Stepbacks that recede from the building’s footprint in graduated stages emphasize the verticality and geometric form typical of Art Deco buildings. Stylized architectural details along the building’s facade also display the ornamental look associated with Art Deco.
Jackson County Courthouse
Jackson County Courthouse is yet another building constructed in the early 1930s with liberal use of Art Deco and Neoclassical design elements. Completed in 1934, the 28-story building incorporates approximately 90,000 cubic feet of limestone, a commonly-used material of the time.
Prominently on display in the lobby, the marble used in columns, walls and counters was mostly sourced from Missouri quarries. Elaborate metal ornamentation covering windows and above the courthouse entrance, plus a magnificent chandelier, further showcases the opulent style of Art Deco.
City Hall
Kansas City architectural firm Wight and Wight developed plans for City Hall, a 30-story building with an observation deck completed in 1937. The firm also worked on the design for the Jackson County Courthouse. To split hairs, the design incorporates elements of Neo-Classic and Beaux-Arts architectural styles. The revivalist design of Beaux-Arts, sometimes found in Art Deco, is a separate but similar movement that also signified a break from the Industrial Revolution.
Similar to other downtown structures, City Hall features exterior use of limestone sourced from Indiana. Pyrenees marble imported from southwestern France, travertine marble from Tivoli, Italy, and Verde antique marble from Vermont were all used to beautify the interior.

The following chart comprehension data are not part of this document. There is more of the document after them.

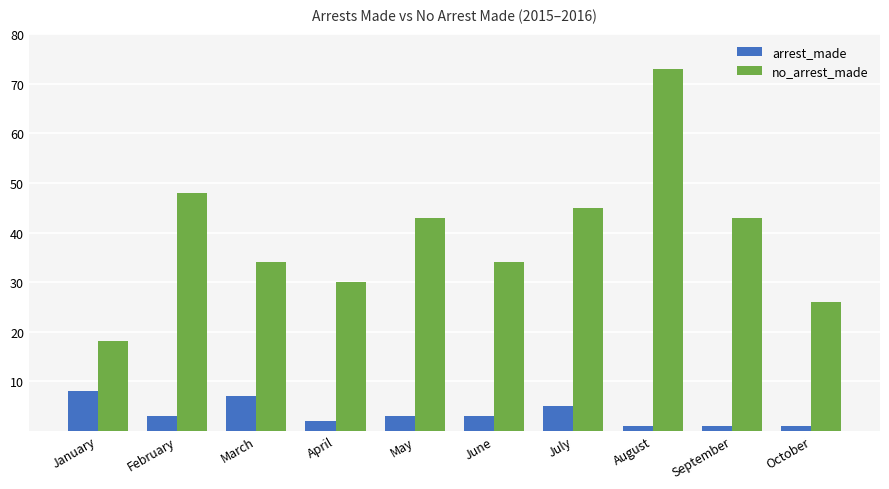

Which series has the widest spread of values?

no_arrest_made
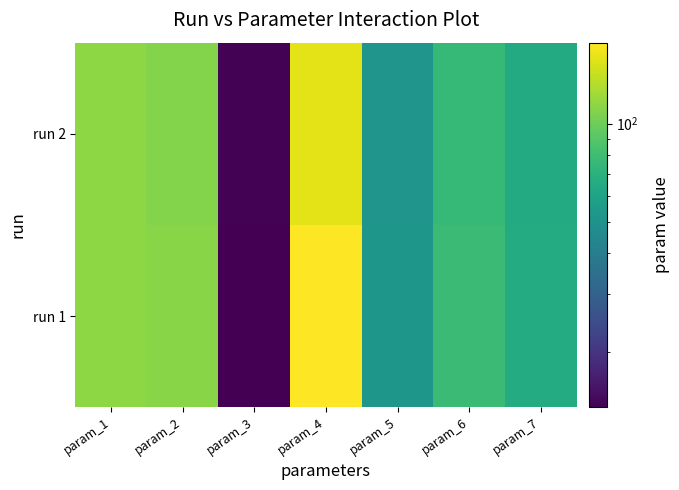

Which has a higher value, param_4 or param_2?

param_4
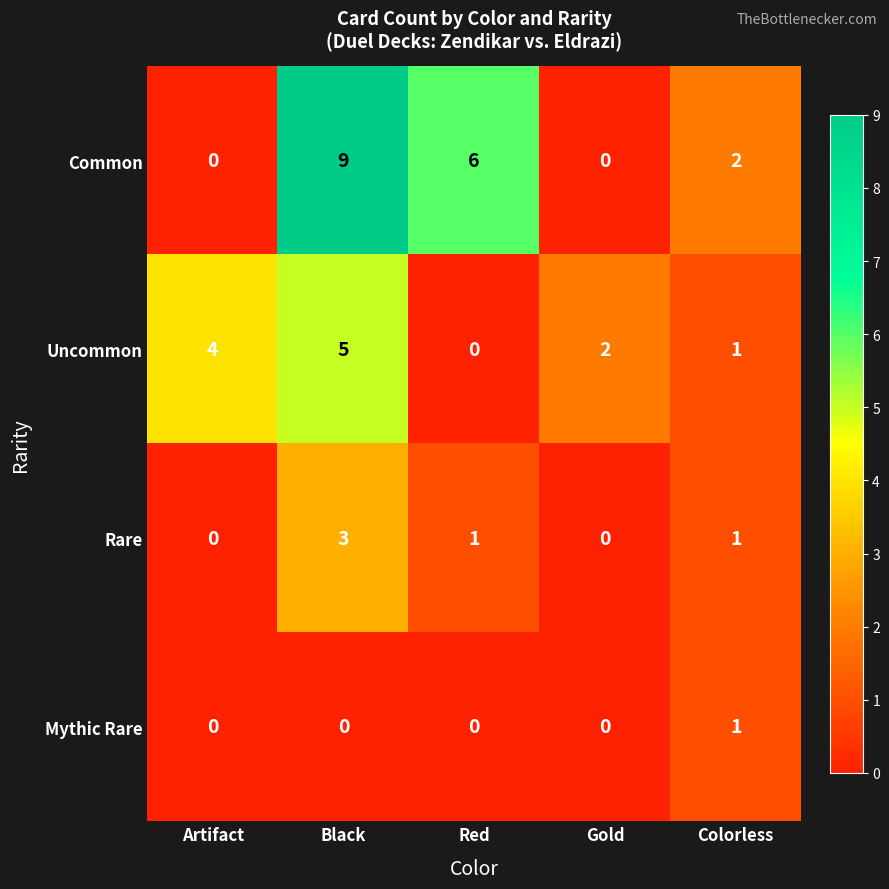

What is the spread (max minus min) of values at Artifact?

4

Other Art Deco-style elements include stylized light fixtures on the lobby’s ceiling, geometric tile patterns, sculpted brass elevator doors that illustrate the four major modes of modern transportation (railroad, airplane, automobile, steamship) and custom brass door knob plates.
Exterior sculptures on the building’s facade depict people and places of note in the region, such as U.S. Sen. Thomas Hart Benton, D-Missouri, Benoist Troost, Lewis and Clark, the Chouteau trading post and the Santa Fe Trail.
Fidelity National Bank and Trust Company Building
Built in 1931, the Fidelity National Bank & Trust Building’s footprint is within the boundaries of 9th and 10th, Walnut and Grand streets. The 35-story structure underwent several ownership changes and renovations. The building was converted into apartments and is now known as 909 Walnut.
Designed with an Art Deco-Gothic Revival architectural motif, the Fidelity Building’s most distinguishable feature is its twin spire design. Architectural elements of Art Deco include the use of geometric forms, overall symmetry, verticality and stepbacks to emphasize the building’s grand height and geometric profile, as well as decorative ornamentation.
Union Carbide Building
Now developed as Union Carbide Condominiums, the building displays rich Art Deco details including stylized metalwork and geometric symmetry of the doors at the front entrance. On the front facade, it also shows off geometric light fixtures and classic Art Deco terra cotta panels below the building’s name and brickwork.
Southwell Building
You may have driven past a prominent but less obvious display of Art Deco at the intersection of Main Street and Westport Road a zillion times. Look above the lower-level storefronts of the Southwell Building, built by McKecknie and Trask architects in 1929, on the east side of Main.
Midtown music fans might recall heading to Harling’s Upstairs, a defunct classic bar and grill where Mama Ray and her backing band once hosted a weekly blues jam on Saturdays. Geometric light fixtures along the roofline were designed to flood the sidewalk with light. The richly detailed panels along the second story of the commercial building are examples of polychromatic terracotta ornamentation in the style of Art Deco. It’s an understated treasure that’s worth slowing down to behold.